Strategy holds 843,775 bitcoins, or more than 4% of the 21 million coins that will ever be in circulation. But due to the price drop, the company’s unrealized gains have exceeded $8 billion.

From 2020 through mid-2025, Strategy’s mNAV—the ratio of the firm’s value to the value of its Bitcoin assets—was significantly above 1, allowing the company to issue shares and buy Bitcoin. The report notes that the primary goal of this model was to convince the market that Strategy would never sell its assets.

Why Strategy Began Selling Bitcoin

In May 2026, Strategy began selling Bitcoin for the first time in several years. The company announced a monetization program that would allow it to sell Bitcoin from time to time, including to replenish its dollar reserve, which is used to meet its obligations.

According to Kendrick, after backing away from its promise to “never sell Bitcoin”, Strategy needs to convince the market that this is not a weakening of its business model, but rather a strategic shift. The analyst believes that how quickly the pressure on Bitcoin eases will depend on how clearly this idea is communicated.

He says that effectively demonstrating the new mechanism should free Strategy from the need to sell bitcoins, thereby supporting the price of STRC preferred shares.

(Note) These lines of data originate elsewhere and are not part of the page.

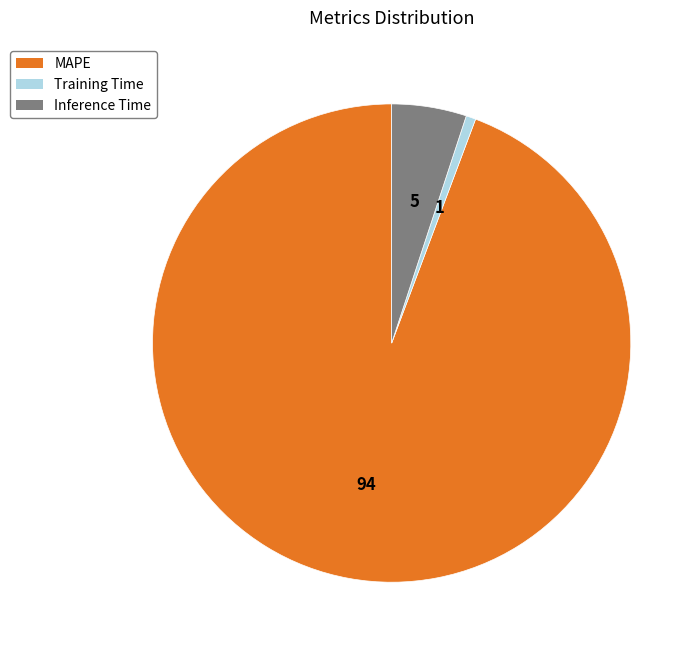

Rank the categories by value from highest to lowest.

MAPE, Inference Time, Training Time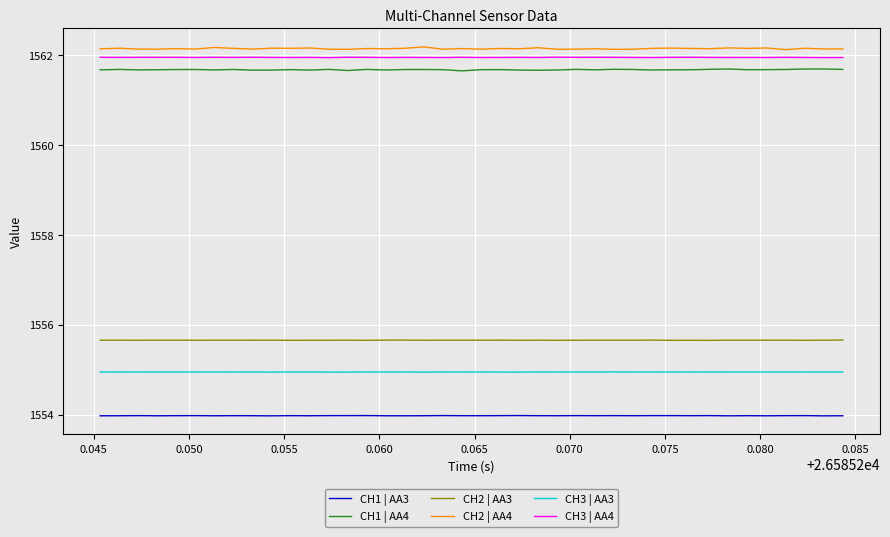

What is the lowest value of the CH1 | AA3 series?

1554.0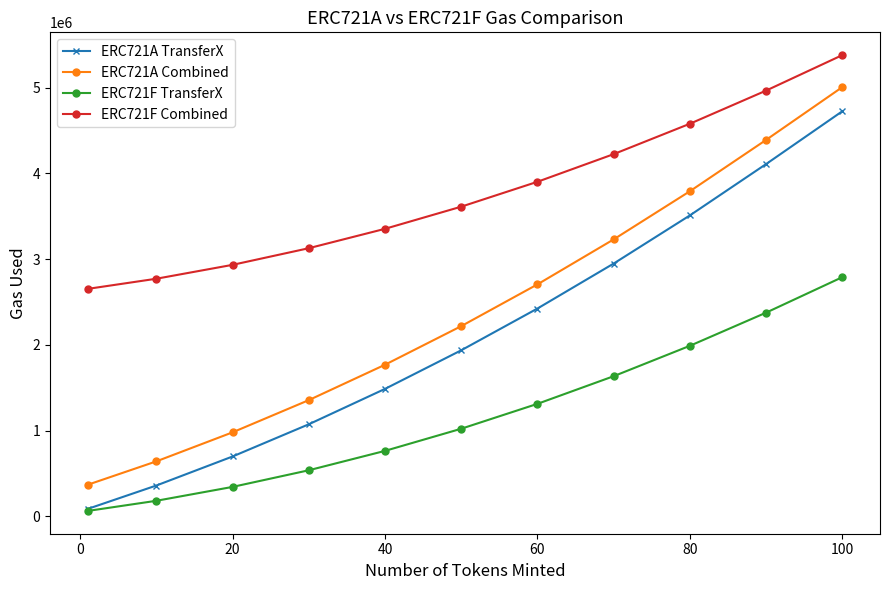

List the series in order of their peak value, lowest first.

ERC721F TransferX, ERC721A TransferX, ERC721A Combined, ERC721F Combined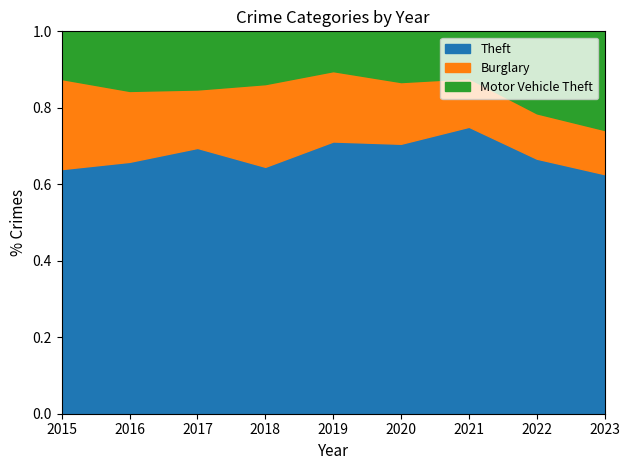

Which category has the highest value in the Theft series?

2021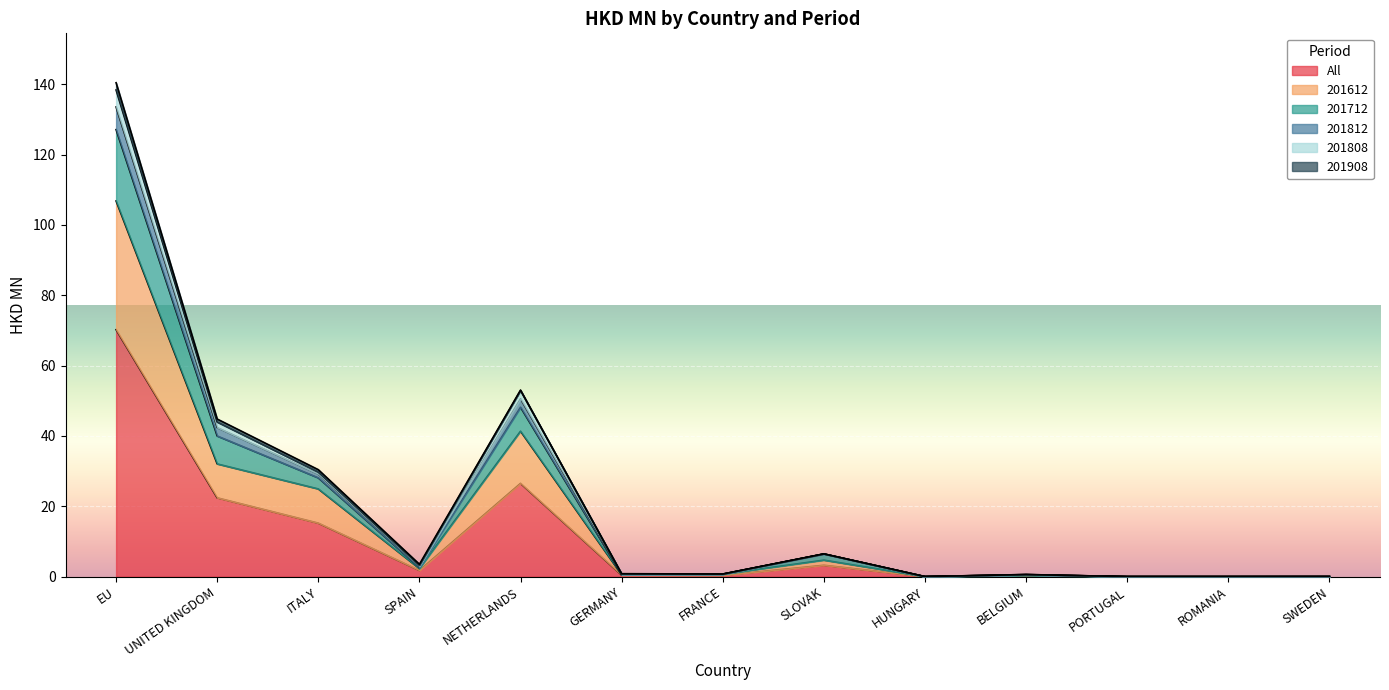

At which label is 201812 closest to 69?

NETHERLANDS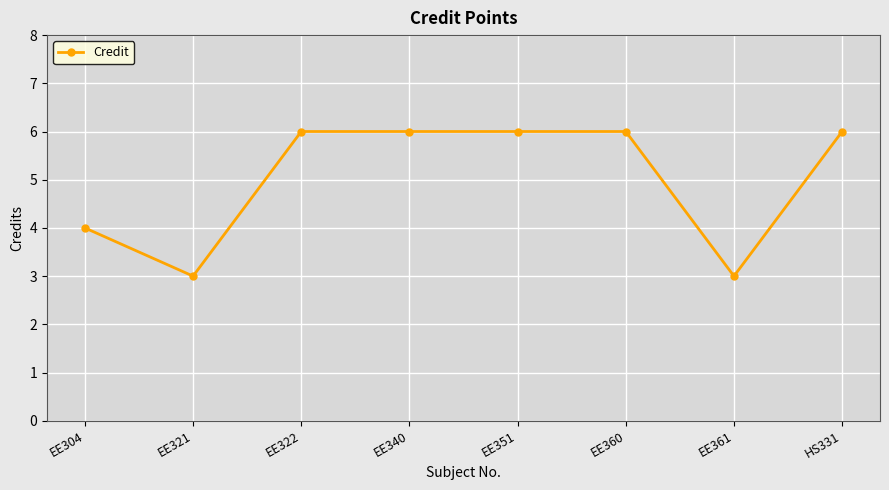

What is the label of the 4th point from the left?

EE340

These shares are currently trading below their $100 par value, which is holding back the company’s potential.

The expert compared this mechanism to a central bank that promises to do “whatever it takes” and is trusted so much that such measures are never actually necessary. Kendrick expects STRC to return to $100 in the near future, which will limit further pressure on Bitcoin.

The analyst described the developments surrounding Strategy as “market noise” rather than a signal of a change in Bitcoin’s medium-term outlook. In his view, the current price of around $64,000 per coin remains an excellent buying opportunity.

Last week, Strategy sold 3,588 BTC for approximately $216 million, marking its largest sale to date. The proceeds were used to pay dividends on STRC and to replenish its U.S. dollar reserves.